What Not To Say To a Single Girl (Single Girl Series, Part 1)

Welcome to the Single Girl Series! Every week in February, everyone's favorite month of the year to be single, I'll be posting something for the single girls out there. Why? Because I'm in this along with you!

Today, I'm walking through four things I hear often and why, even though the sentiment is often heartfelt and well-intentioned, they aren't great things to say. 

1. "Be a girl worth pursuing."
This is one of my least favorite things to hear. When someone says this to me, I don't hear anything except "you are not good enough," "no one would want to date a girl like you." This is never what people mean. What they mean is: are you focusing on a relationship with Jesus? are you taking care of yourself? are your own affairs in order so that you'll be prepared to enter into a relationship when the opportunity arises? No matter how it's said, this always comes across as an insult. 

2. "Focus on working through (x)."
This is one that's hard for me. I actually 100% agree with this sentiment. Our time as single women is a gift. We get time to worry about ourselves exclusively. We can focus on God. We can focus on our purpose. We can focus on working through the lies we believe and the insecurities that bind us. But as I sat in the car with my sister one night hearing these words, again, all I heard was "You are too broken to be loved," "Until you fix yourself, you will not be loved." I know my sister's heart. I know she didn't mean that. And when I told her that's what I heard, she immediately apologized and restated what she meant. She wanted to remind me of the gift singleness is. It's true. However, this is an easy statement for Satan to use to throw lies at us. 
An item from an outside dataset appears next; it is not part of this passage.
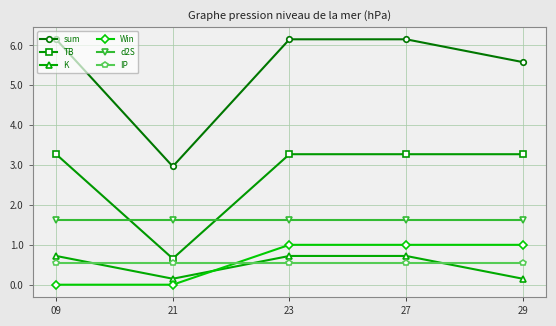

At 23, list the series in order from largest to smallest.

sum, TB, d2S, Win, K, IP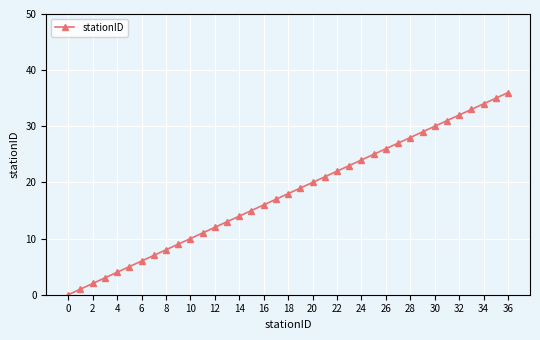

Reading left to right, list all the values displayed in this chart.

0	1	2	3	4	5	6	7	8	9	10	11	12	13	14	15	16	17	18	19	20	21	22	23	24	25	26	27	28	29	30	31	32	33	34	35	36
3. "I'm sure you'll meet someone any day now."
Unless the Lord Himself in his kindness and mercy gave you a prophetic vision about my love life, I don't want to hear your predictions about when I'll find "the one." The reality is, none of us know when that person will show up. It could be someone I've already met and overlooked, could be someone who lives in another country, could be the guy four seats down at the bar that I'll meet in three weekends. To me, this one comes across as a meaningless platitude, something said to fill the space. 
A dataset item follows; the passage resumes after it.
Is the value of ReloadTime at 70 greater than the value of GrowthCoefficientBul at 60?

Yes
4. "You know, a boyfriend won't fix your problems."
I do know that. A lot of times when I'm sad about being single, it's not really about a guy at all. It's about loneliness. And even though Jesus is the only one who can sustain us and fill us, loneliness still creeps in. Instead of reminding someone that what they want won't fix them, remind them of what WILL. Be willing to enter into the loneliness with them. Sometimes all I want is a movie night and a hug!

5. "Treat Jesus like your boyfriend."
Yes. Jesus fulfills our every need. Any belief that a man on this earth could fill better than Jesus is a lie. However, this image of  Jesus as my boyfriend has never worked for me. Sometimes, if I'm being honest, Jesus is intangible. I don't feel his presence, don't get to hear his laughter when I tell a funny story. Jesus doesn't buy me tacos or bring me sour gummy worms. Can He do way more than that? Absolutely. But again, this statement misses the point.